Count the lines in the entries below that contain the string "lapa", treating uppercase and lowercase as different, and reply with the number alone.

The data

....

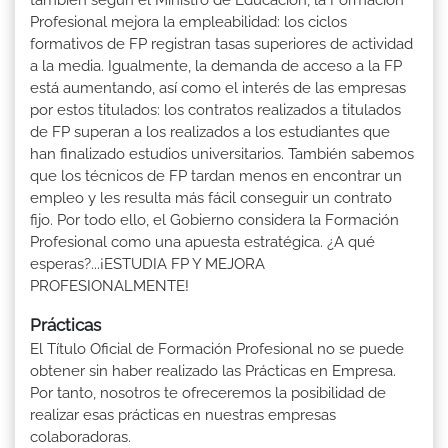
también según el Ministro de Educación, la Formación
Profesional mejora la empleabilidad: los ciclos
formativos de FP registran tasas superiores de actividad
a la media. Igualmente, la demanda de acceso a la FP
está aumentando, así como el interés de las empresas
por estos titulados: los contratos realizados a titulados
de FP superan a los realizados a los estudiantes que
han finalizado estudios universitarios. También sabemos
que los técnicos de FP tardan menos en encontrar un
empleo y les resulta más fácil conseguir un contrato
fijo. Por todo ello, el Gobierno considera la Formación
Profesional como una apuesta estratégica. ¿A qué
esperas?...¡ESTUDIA FP Y MEJORA
PROFESIONALMENTE!
Prácticas
El Título Oficial de Formación Profesional no se puede
obtener sin haber realizado las Prácticas en Empresa.
Por tanto, nosotros te ofreceremos la posibilidad de
realizar esas prácticas en nuestras empresas
colaboradoras.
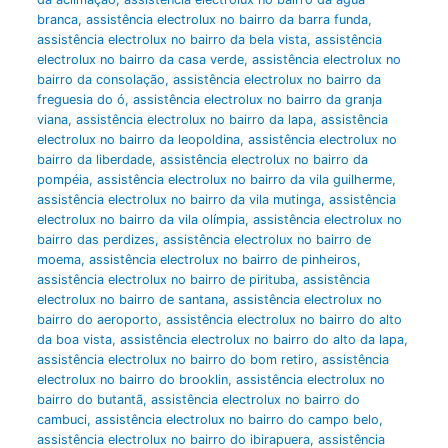
branca
,
assistência electrolux no bairro da barra funda
,
assistência electrolux no bairro da bela vista
,
assistência
electrolux no bairro da casa verde
,
assistência electrolux no
bairro da consolação
,
assistência electrolux no bairro da
freguesia do ó
,
assistência electrolux no bairro da granja
viana
,
assistência electrolux no bairro da lapa
,
assistência
electrolux no bairro da leopoldina
,
assistência electrolux no
bairro da liberdade
,
assistência electrolux no bairro da
pompéia
,
assistência electrolux no bairro da vila guilherme
,
assistência electrolux no bairro da vila mutinga
,
assistência
electrolux no bairro da vila olímpia
,
assistência electrolux no
bairro das perdizes
,
assistência electrolux no bairro de
moema
,
assistência electrolux no bairro de pinheiros
,
assistência electrolux no bairro de pirituba
,
assistência
electrolux no bairro de santana
,
assistência electrolux no
bairro do aeroporto
,
assistência electrolux no bairro do alto
da boa vista
,
assistência electrolux no bairro do alto da lapa
,
assistência electrolux no bairro do bom retiro
,
assistência
electrolux no bairro do brooklin
,
assistência electrolux no
bairro do butantã
,
assistência electrolux no bairro do
cambuci
,
assistência electrolux no bairro do campo belo
,
assistência electrolux no bairro do ibirapuera
,
assistência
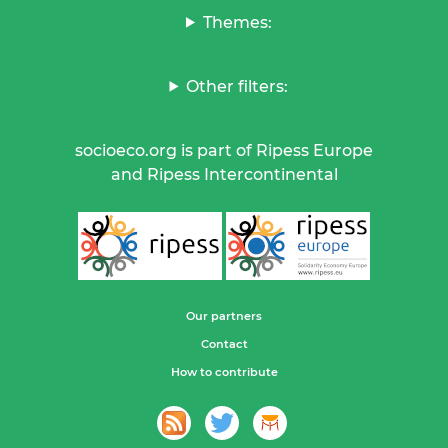
Themes:
Other filters:
socioeco.org is part of Ripess Europe
and Ripess Intercontinental
Our partners
Contact
How to contribute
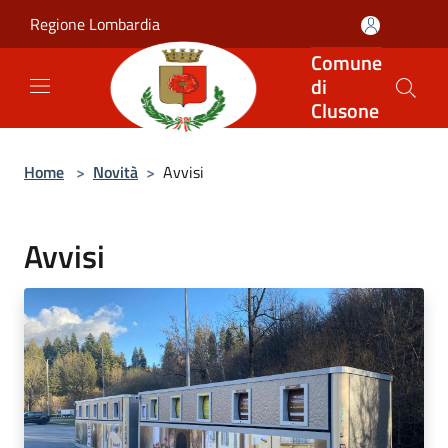
Salta al contenuto principale
Regione Lombardia
Comune
di
Clusone
Home
>
Novità
>
Avvisi
Avvisi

....

Solution to the exercise
2